Now, this isn’t necessarily a bad or harmful thing in itself. After all, when we sit and read a book—as wholesome an activity as there is—our mind is dislocated from our bodies in a similar way. The disembodiment of consciousness only becomes a problem when it is so frequent as to actually hinder or distort our ability to engage with the real, natural world. As a complement to and extension of our embodied experience and consciousness, abstract thought is natural, necessary, and beneficial. As a replacement of our embodied consciousness, it is disastrous.
According to a 2019 Pew Research Center survey, roughly eight in ten Americans go online at least daily. Almost three in ten American adults say they are “almost constantly” online. According to a 2019 Digital Information World report, internet users in the United States spend an average of 6 hours and 31 minutes online every day. Over the course of a single year, the average U.S. internet user spends about 100 days online.
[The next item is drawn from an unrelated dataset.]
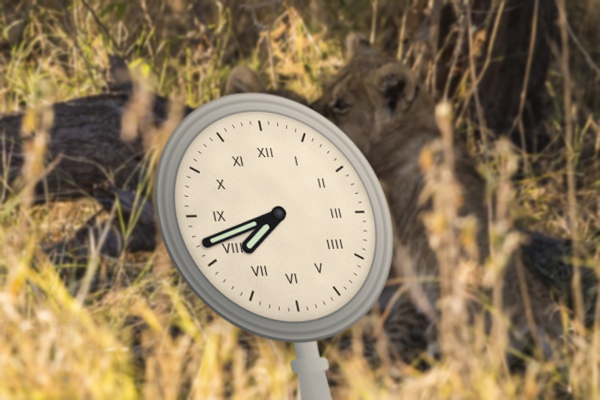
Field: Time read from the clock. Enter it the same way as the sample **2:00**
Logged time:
**7:42**
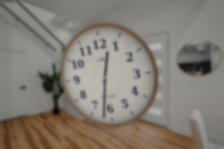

Please note that these numbers were all collected before the extreme effect of the COVID pandemic on internet use nationwide. All indicators of internet use are likely to have risen by at least 10 to 20 percent in 2020. Put these and corroborating numbers together and it is clear that we have passed the 50/50 tipping point: more than half of Americans spend more than half their waking lives in virtual internet worlds.
These virtual internet worlds are artificial not only in terms of their dependence on man-made technology, but in much more extreme and thoroughgoing ways as well. The content of our internet worlds is determined by each of us individually: we go where we want when we want, see only what we want to see, interact only with people we want to interact with, and so on. This is often explained in terms of the “echo chamber” effect. And then there is the immense, quiet power of the innumerable algorithms that learn from our behavior in order to automatically feed us what we want and manipulate our behavior in ways that are tailored to our own individual psychology.